Harman local radio in Barzan area as Voice for change
Communication is no longer seen as a one way, top-down transfer of messages and information through the media. Instead, when applied to development, communication is used to promote a two-way process of sharing and participation. The experts at the FAO indicated that, “People-oriented and sustainable development can only realize its full potential if rural people are involved and motivated and if information and knowledge is shared. Sharing is not a one-way transfer of information; it rather implies an exchange between communications of equals. On the one hand, technical specialists learn about people's needs and their techniques of production. On the other, the people learn about the techniques and proposals from the specialists” (FAO, 2004:9-10). “This means that participatory communication efforts with rural women should begin with development planners and technical specialists listening to them. Listening goes beyond a simple appraisal of needs. It involves listening to what women already know, what they aspire to become, what they perceive as possible and desirable and what they feel they can sustain. Although often illiterate, rural women have wisdom, knowledge and practices based on deeprooted cultural norms, traditions and values, as well as generations of experience. This indigenous knowledge should be taken into account, and traditional methods of information exchange and communication should be harnessed together with modern means” (ibid).
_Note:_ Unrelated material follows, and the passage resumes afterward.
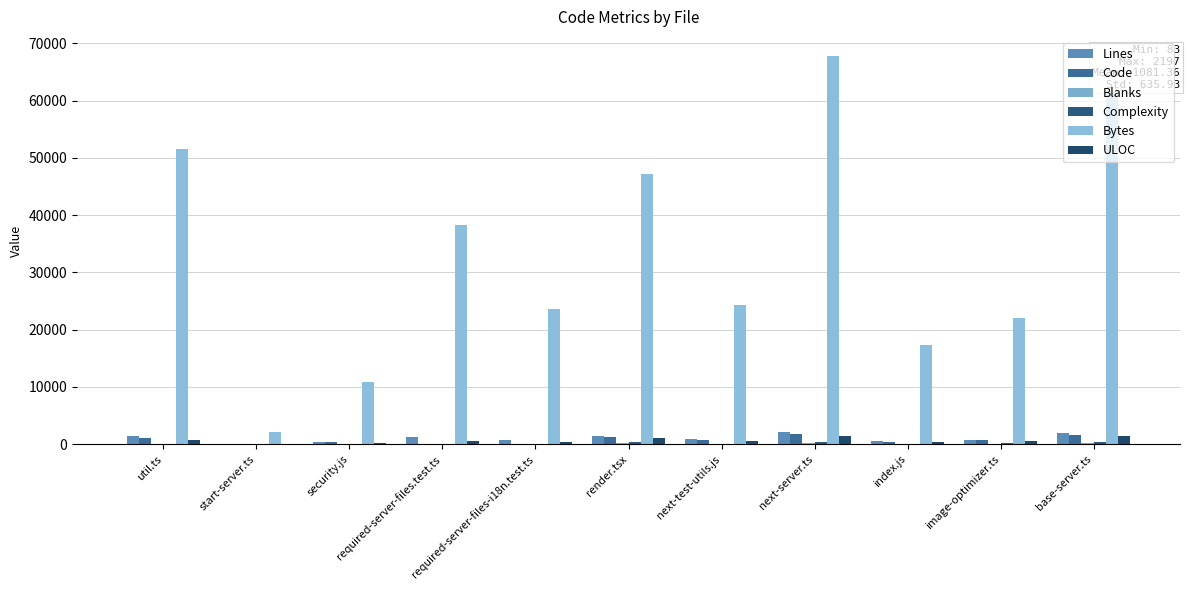

Is it true that Complexity equals 56 at index.js?

True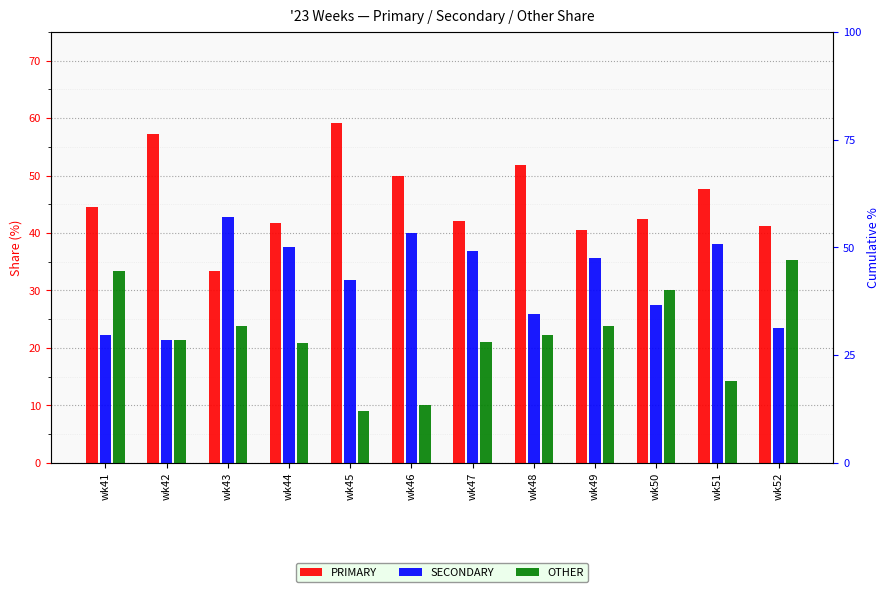

How many distinct data groups are displayed?

3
Previously in the Kurdistan society, the main source of information for women in rural areas was at water sources and other tradi- tional ceremonies ‘Women from spring water platform during fetching water to the local radio platform’. They had the opportunity to discuss various issues at these places. Women could exchange information while fetching water and at other traditional ceremonies. However mass media, especially the radio, is the current means of exchanging information. Harman radio is the most powerful mass media in the Barzan area, and also an important source of information especially in Shri village, because there is no access to television there.
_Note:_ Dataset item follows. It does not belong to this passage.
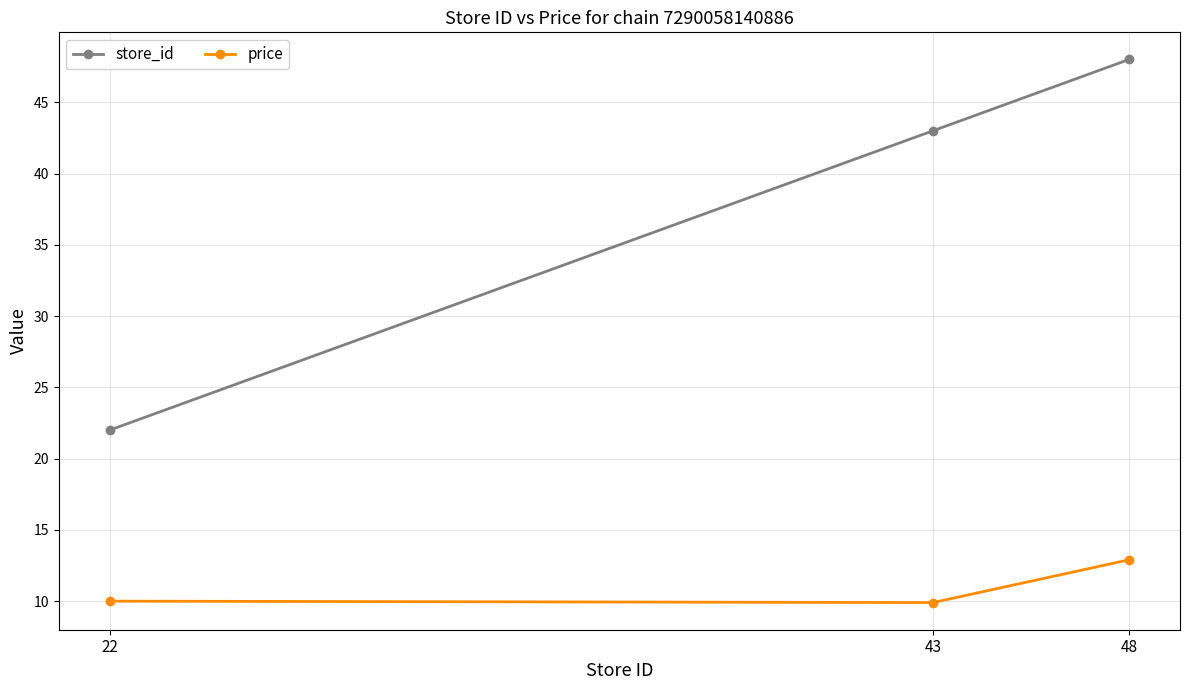

How many lines are shown in the chart?

2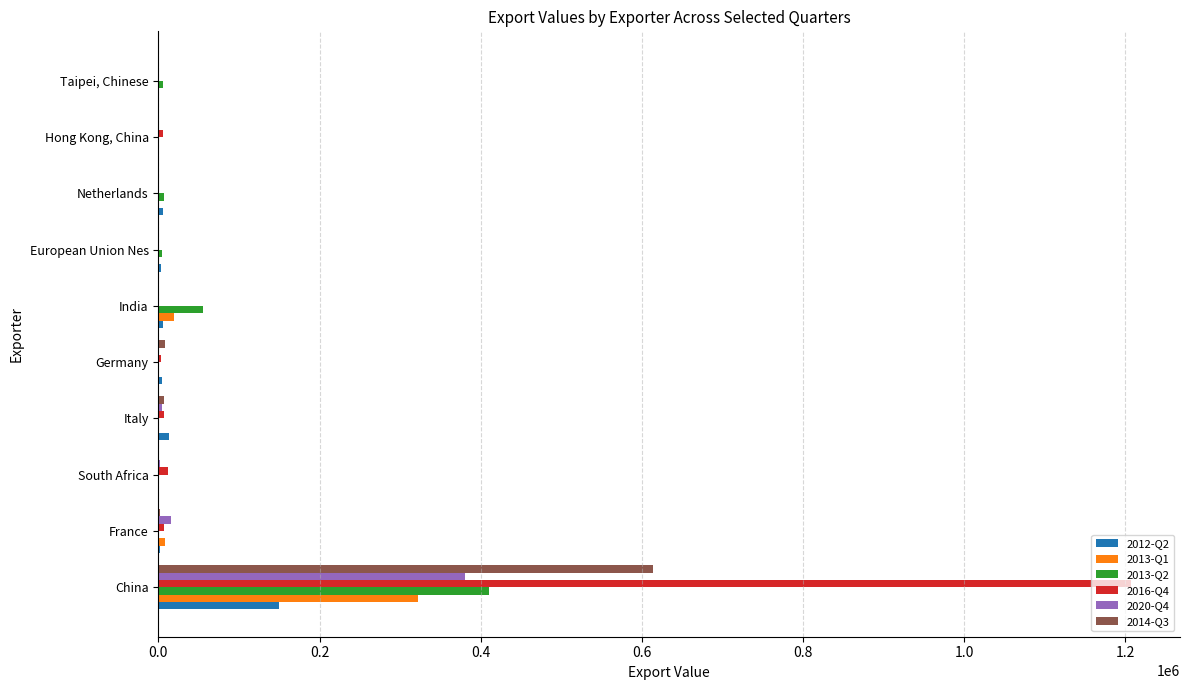

Which series has the largest total across all categories?

2016-Q4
Local radio is the main media for reaching many people in the Barzan area, even in the remotest villages, since they have access to local radio, which builds on the oral traditions of Barzan populations. Although men own the majority of radio receivers, women can lis- ten to programmes at home. Harman radio is an important tool for the diffusion of messages on new ideas and techniques as well as on health, nutrition, family planning and other social and cultural issues. The Harman radio was used for training and the transfer of new ideas about women’s rights and attempted to change the attitude of communities about the role of women.
During the field work on 2th May 2007 at Harman institution the researcher observed that there was a program for training people who work in the media. The training programme was organized in cooperation with the Association of Newspapers without Borders, and the number of participants was 24 trainers, 10 of them being females and 14 males. This was clear evidence of the importance of the participation of females in the Barzan area in capacitybuilding as a starting point towards participation in decision-making and towards enhanced development.
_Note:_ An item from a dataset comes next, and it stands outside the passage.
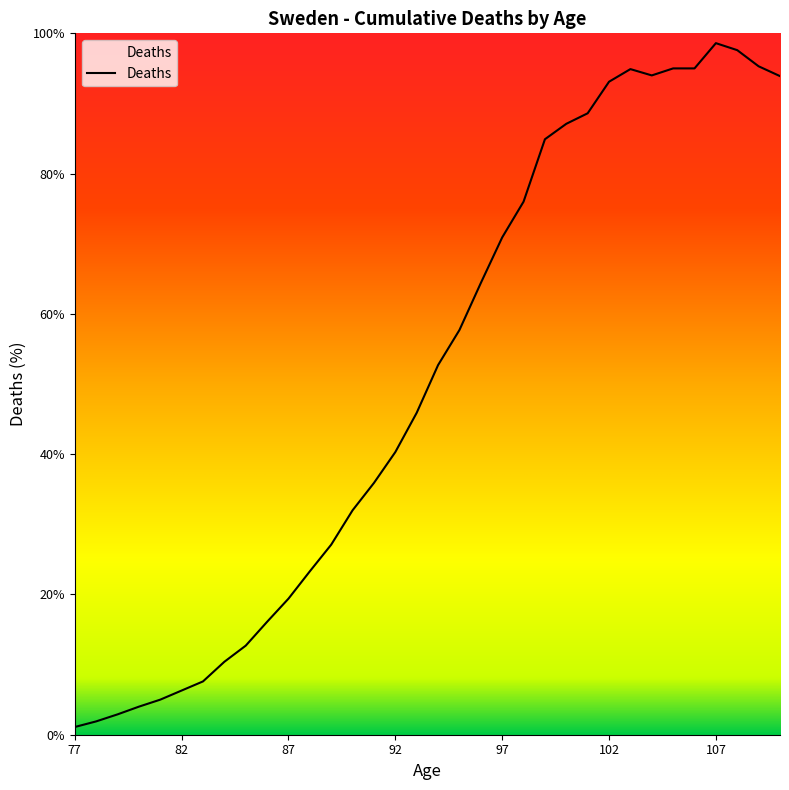

What is the greatest value displayed?

98.6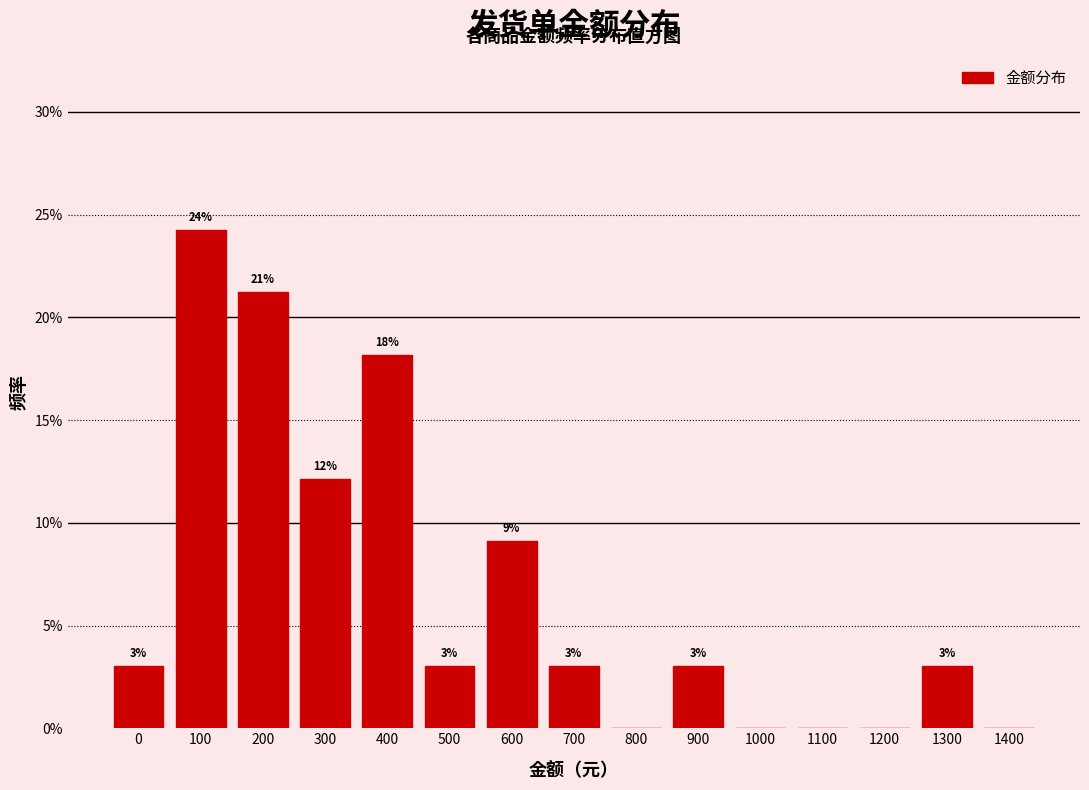

At which label is the value closest to 12?

300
Local radio can promote dialogue and debate on major issues of rural development as well as provide a platform for the expression of rural women’s needs, opinions and aspirations. Radio enables women to voice their concerns and speak about their aspirations with Barzan policy-makers and development planners. Finally, Harman radio is a vital tool that can be used to develop community cohesion, solidarity and changing attitudes about women. The researcher observed that the community has successfully used the Harman radio especially the rural population of Barzan area.
Harman radio programmes are most effective since it is produced with audience participation both female and male, in the local language and with consideration for the cultural traditions of the Barzan tribe. It seems that Harman radio is an important channel for motivation and education of women since it raises consciousness of gender issues as well as informing women about their rights. It offers women in the Barzan area to tune in to many issues that interest them. More and more young women are receiving training in the programming and management of community-based radio so that the programmes can reflect their real needs.